Beyin göçünün dünya çapında önemli bir sorun olduğu belirtilen araştırmada, "Türkiye en fazla beyin göçü veren 34 ülke içinde 24. sırada yer almakta olup, maalesef iyi eğitim gören yüz kişiden 59'unu kaybetmektedir" denildi. Türkiye'de üniversitede okuyan gençlerin %73'ünün yurt dışında çalışmak ve yaşamak istediğine dikkat çekilen araştırmada; "Yurtdışında öğrenim sürdürenlerin ise % 77'si ülkeye kesin dönüş yapmak istememektedir. Türkiye bugün iyi eğitim görmüş gençlerin sadece % 41'ini elinde tutabilmektedir. YÖK'ün verilerine göre 24 bini Almanya'da, 15 bini ABD'de olmak üzere 50 binden fazla Türk genci yurtdışında eğitim görmektedir. Türkiye, yurtdışına en çok öğrenci gönderen ülkeler arasında 11. sıradadır." denilerek, çeşitli ülkelerin topraklarına nitelikli beyinleri çekmek için uyguladıkları bilinçli politikalardan örnekler de verildi.
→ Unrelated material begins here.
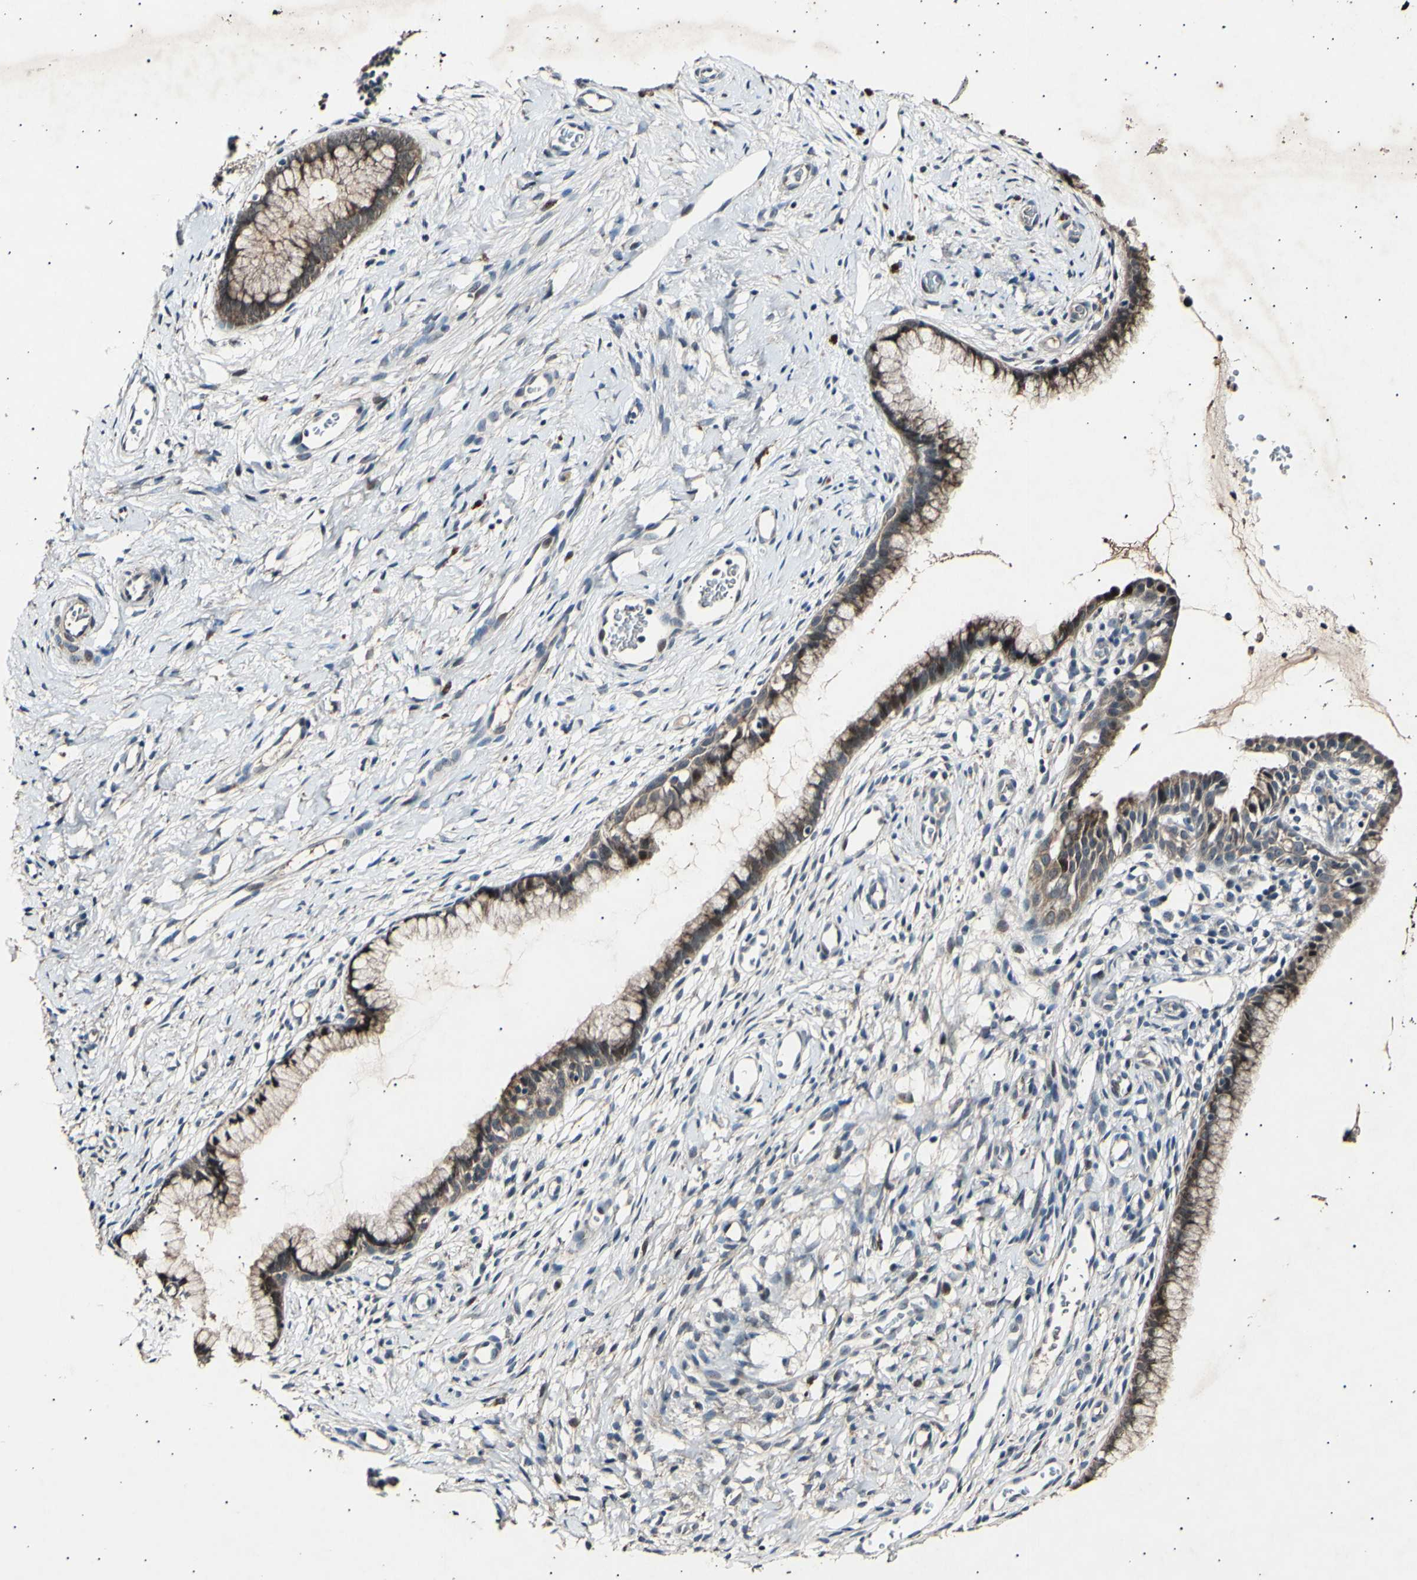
{"staining": {"intensity": "moderate", "quantity": ">75%", "location": "cytoplasmic/membranous"}, "tissue": "cervix", "cell_type": "Glandular cells", "image_type": "normal", "snomed": [{"axis": "morphology", "description": "Normal tissue, NOS"}, {"axis": "topography", "description": "Cervix"}], "caption": "Protein analysis of unremarkable cervix reveals moderate cytoplasmic/membranous positivity in approximately >75% of glandular cells. (IHC, brightfield microscopy, high magnification).", "gene": "ADCY3", "patient": {"sex": "female", "age": 65}}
Buna göre, ABD "olağanüstü araştırmacılara" her yıl 135 bin H1-B vizesi veriyor. ABD'ye göç eden nitelikli göçmenlerin Amerikan ekonomisine katkısının kişi başına yıllık 150 bin dolar düzeyinde olduğu hesaplanıyor.

 

MALİYETİ 2.5 MİLYAR DOLAR

Araştırmada, beyin göçünün Türkiye ekonomisine yıllık maliyetinin 2-2.5 milyar doları bulduğunun tahmin edildiği belirtilerek, "Bu büyük maliyeti azaltmak için bakış açısı, politika ve altyapıda uygun şartlar yaratılmalıdır. Dönenlerin büyük bir kısmının yeterince verimli çalıştırılmamaktan dolayı "beyin küsmesi" ne uğradığını, "beyin mezarlığı" oluştuğunu görerek, gerekli tedbirleri almak ve ülkemize "tersine beyin göçü" yollarını açmak zorunludur" görüşü dile getirildi.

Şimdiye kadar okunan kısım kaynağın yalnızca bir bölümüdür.